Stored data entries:
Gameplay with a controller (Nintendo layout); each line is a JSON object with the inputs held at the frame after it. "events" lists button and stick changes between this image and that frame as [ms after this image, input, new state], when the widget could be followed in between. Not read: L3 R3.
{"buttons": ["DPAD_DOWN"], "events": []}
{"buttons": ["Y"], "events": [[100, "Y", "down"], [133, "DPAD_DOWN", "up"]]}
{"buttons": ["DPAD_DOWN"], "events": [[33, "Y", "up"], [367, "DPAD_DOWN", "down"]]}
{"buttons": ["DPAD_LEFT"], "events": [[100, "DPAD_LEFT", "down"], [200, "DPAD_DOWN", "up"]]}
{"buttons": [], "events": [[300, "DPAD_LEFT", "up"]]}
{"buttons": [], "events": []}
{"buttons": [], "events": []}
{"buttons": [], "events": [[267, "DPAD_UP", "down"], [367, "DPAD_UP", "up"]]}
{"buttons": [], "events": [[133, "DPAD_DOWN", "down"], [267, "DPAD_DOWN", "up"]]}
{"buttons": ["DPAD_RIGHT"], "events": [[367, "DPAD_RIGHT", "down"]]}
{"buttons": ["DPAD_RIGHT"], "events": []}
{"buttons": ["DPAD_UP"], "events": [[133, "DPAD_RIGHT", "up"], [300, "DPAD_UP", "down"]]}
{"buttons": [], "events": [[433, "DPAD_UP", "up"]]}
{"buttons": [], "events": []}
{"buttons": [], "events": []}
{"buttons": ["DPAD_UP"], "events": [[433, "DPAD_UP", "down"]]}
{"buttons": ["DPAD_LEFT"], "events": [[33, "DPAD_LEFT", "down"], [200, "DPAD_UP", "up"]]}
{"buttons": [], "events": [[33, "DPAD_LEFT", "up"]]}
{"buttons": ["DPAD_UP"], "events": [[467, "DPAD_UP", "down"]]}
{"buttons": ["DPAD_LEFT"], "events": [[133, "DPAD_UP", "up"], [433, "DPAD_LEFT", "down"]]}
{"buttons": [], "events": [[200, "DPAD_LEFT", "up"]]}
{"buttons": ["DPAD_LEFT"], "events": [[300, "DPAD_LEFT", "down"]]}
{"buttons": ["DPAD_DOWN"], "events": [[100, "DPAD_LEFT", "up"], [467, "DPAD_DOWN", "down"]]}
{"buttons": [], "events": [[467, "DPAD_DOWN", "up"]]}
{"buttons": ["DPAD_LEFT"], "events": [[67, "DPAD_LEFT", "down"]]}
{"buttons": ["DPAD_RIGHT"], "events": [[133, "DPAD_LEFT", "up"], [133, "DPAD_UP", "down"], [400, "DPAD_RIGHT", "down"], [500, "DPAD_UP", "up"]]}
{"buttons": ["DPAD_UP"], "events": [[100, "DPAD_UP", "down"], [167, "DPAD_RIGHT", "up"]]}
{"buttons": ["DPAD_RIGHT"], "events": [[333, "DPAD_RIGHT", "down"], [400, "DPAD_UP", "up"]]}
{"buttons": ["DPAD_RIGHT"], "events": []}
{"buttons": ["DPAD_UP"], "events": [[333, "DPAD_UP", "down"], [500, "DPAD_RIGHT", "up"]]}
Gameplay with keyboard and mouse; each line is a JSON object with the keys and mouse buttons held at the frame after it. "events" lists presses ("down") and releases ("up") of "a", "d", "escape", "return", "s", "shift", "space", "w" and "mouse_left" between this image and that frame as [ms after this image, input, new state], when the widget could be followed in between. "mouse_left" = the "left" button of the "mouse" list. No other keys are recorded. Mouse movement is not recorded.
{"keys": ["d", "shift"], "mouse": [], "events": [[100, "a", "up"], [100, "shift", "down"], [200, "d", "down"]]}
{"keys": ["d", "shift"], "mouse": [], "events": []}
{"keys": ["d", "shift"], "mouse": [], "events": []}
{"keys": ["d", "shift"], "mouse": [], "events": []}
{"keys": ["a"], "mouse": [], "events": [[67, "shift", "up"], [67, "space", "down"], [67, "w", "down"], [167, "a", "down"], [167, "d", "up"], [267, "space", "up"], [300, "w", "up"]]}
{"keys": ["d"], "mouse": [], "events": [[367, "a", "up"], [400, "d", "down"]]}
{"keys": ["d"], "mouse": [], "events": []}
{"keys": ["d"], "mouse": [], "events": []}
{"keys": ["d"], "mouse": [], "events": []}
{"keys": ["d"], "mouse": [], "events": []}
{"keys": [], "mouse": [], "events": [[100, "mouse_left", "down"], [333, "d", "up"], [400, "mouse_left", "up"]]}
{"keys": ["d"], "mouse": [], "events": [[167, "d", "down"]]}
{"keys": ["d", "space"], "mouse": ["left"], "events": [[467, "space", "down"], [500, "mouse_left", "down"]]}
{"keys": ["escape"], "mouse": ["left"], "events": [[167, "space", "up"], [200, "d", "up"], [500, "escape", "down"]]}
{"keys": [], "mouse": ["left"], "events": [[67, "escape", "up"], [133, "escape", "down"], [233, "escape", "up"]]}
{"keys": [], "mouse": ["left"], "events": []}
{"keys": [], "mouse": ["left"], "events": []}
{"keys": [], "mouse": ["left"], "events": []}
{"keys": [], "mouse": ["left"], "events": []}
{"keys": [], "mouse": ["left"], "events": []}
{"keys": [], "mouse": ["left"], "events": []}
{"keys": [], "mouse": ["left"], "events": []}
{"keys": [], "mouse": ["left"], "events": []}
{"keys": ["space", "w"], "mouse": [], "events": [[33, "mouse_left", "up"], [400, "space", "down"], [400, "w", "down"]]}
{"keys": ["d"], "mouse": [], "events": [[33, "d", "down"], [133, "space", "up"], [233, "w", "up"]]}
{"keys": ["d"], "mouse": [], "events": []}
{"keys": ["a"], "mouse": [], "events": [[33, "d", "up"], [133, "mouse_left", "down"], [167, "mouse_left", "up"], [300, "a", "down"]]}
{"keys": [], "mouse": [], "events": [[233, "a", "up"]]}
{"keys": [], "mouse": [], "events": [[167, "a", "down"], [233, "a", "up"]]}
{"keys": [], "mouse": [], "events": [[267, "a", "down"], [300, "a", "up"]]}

_Problem description:_ How many lines in the entries include "frame"? Only the number is wanted.

_Output of the exercise:_ 2